• Sonuç bulunamadı

Bâbur'un Okudukları Bağlamında Adalet Kavramı

BÖLÜM III ADAB LİTERATÜRÜNDE İDEAL HÜKÜMDAR

C. Bâbur'un Okudukları Bağlamında Adalet Kavramı

Bâbur'un yaşamı boyunca hangi kitapları okuduğunu tam olarak hiçbir zaman bilemeyeceğiz. Ancak onun hatıratında, adı geçen ya da Bâbur'un doğrudan alıntı yaptığı kaynakları okuduğunu kabul edebiliriz.

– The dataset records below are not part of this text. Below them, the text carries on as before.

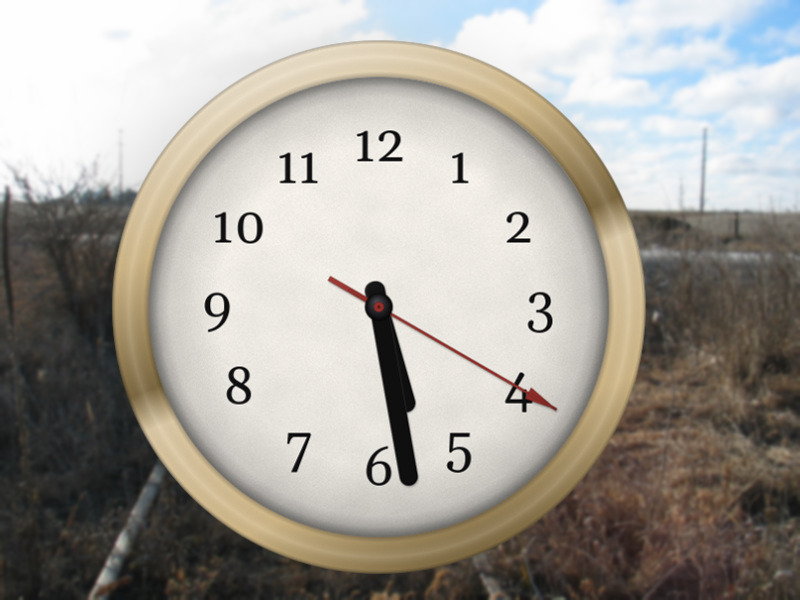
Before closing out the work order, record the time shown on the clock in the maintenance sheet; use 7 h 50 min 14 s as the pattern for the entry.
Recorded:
5 h 28 min 20 s
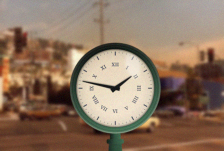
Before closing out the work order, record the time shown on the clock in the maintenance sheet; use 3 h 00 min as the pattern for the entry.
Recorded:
1 h 47 min
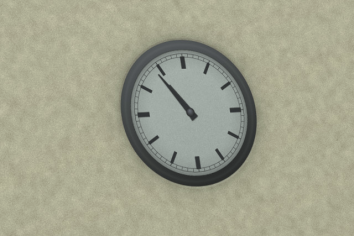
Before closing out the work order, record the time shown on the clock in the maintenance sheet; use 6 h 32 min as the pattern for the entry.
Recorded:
10 h 54 min
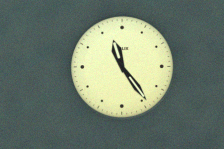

Tezimin ikinci bölümünde bahsettiğim üzere Bâbur'un yazılı kültür ile ilişkisi çok güçlüydü. Onun okuduğu ve haberdar olduğu eserler arasında kurmaca edebiyat ürünleri de yer alıyordu. Başta Sadî-i Şîrâzî'nin Bostân ve Gülistân'ı olmak üzere, Firdevsî'nin Şehnâme'si, Hâfız-ı Şîrâzî'nin şiirleri, Nizamî'nin Hamse'si, Mevlânâ Celâleddin Rûmî'nin Mesnevî'si, Ali Şir Nevâî ve Molla Câmî'nin şiirleri bunlar arasında sayılabilir. Sadî-i Şîrâzî'nin eserlerinin ise alıntılanma bakımından diğerlerinin önünde yer aldığı, Vekâyî'ye bakıldığında görülecektir. Dolayısıyla burada iki sebepten ötürü sadece Bostân ve Gülistân üstünde durmayı tercih edeceğim: birincisi, Vekâyî'de en çok alıntı yapılan edebiyat metninin -Bâbur'un kendi şiirleri dışında- Sadî-i Şîrâzî'ye ait olması38; ikincisi ise, Bostân ve Gülistân'da yer alan adalet kavramının Firdevsî, Nizâmî ve Mevlânâ'da yer alan adalet kavramından ayrı bir yerde olmayışıdır: her eserde adalet, hükümdarlığın ilk şartı olarak konumlandırılır.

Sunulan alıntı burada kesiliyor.